Now you are ready to probe the device. I use the gpio-dev-mem-test tool from Sven Andersson of FPGA Design From Scratch. As a normal user:
linaro-nano:~> wget http://svenand.blogdrive.com/files/gpio-dev-mem-test.c
linaro-nano:~> gcc gpio-dev-mem-test.c -o gpio-dev-mem-test
Then you can do a quick read/write test using:
linaro-nano:~> sudo ./gpio-dev-mem-test -g 0x60000000 -i
gpio dev-mem test: input: 00000000
linaro-nano:~> ./gpio-dev-mem-test -g 0x60000000 -o 42
linaro-nano:~> ./gpio-dev-mem-test -g 0x60000000 -i
gpio dev-mem test: input: 0000002a
So we read a 0, wrote a value, and read it back only we got the result in hexadecimal (42 == 0x2a). This is one of the things I dislike about Sven’s tool – there is no way to input values in Hex, and almost everyone works in hex, right?

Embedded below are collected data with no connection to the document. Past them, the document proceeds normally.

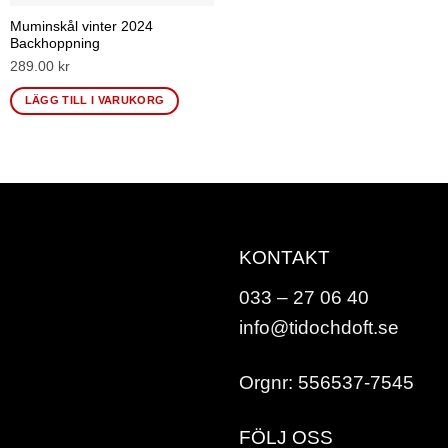
Muminskål vinter 2024
Backhoppning
289.00
kr
LÄGG TILL I VARUKORG
KONTAKT
033 – 27 06 40
info@tidochdoft.se
Orgnr: 556537-7545
FÖLJ OSS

So what you see is rarely what you get. I never bothered to fix it since I drive it from Python, and do all the magic conversion there anyway.
Step 6: Improvements
I ran out of time, but I want to share the following improvements:
Python script to exercise /dev/mem, excercising the core and verifying the results are as expected.
For example, when I run my image smoothing algorithm, I do the calculations in Python and compare the pixel array I get back to ensure the algorithm is operating correctly.
A very basic ALU. For my first project, I assigned reg0 as the instruction register, reg1 and reg2 as operand, and reg3 and reg4 for the result. Then I implemented a very simple add/subtract/multiply/AND/OR/etc ALU (with implicit addressing – that is, given the instruction, the operands come from a specific register – always reg1/reg2). Rather than fetching instructions from a location as a real processor would, I simply execute whatever instruction is in reg0 on every cycle. What you have is effectively a register file – so there are many possibilities here.
Step 7: Where to next?
You may like to refer to this guide at FPGA CPU News. It is fairly tailored towards the ZedBoard early on (which is why I wrote this tutorial) – but he goes on to explore another means of talking to the peripheral which I have not investigated as of yet. I was more interested in getting high performance AXI-stream going, than getting into writing drivers.
I also intend to provide a guide to using AXI4 full as a means to access BRAM, as this is the interface I use for my image processing engine (still in development as a bit of a side project) until I get AXI-stream working. Much of it is in common with what we have done here (you just drive a wizard), but the VHDL side is quite different. Actually, the auto-generated code from Xilinx has some annoying shortcomings which I want to address before recommending it.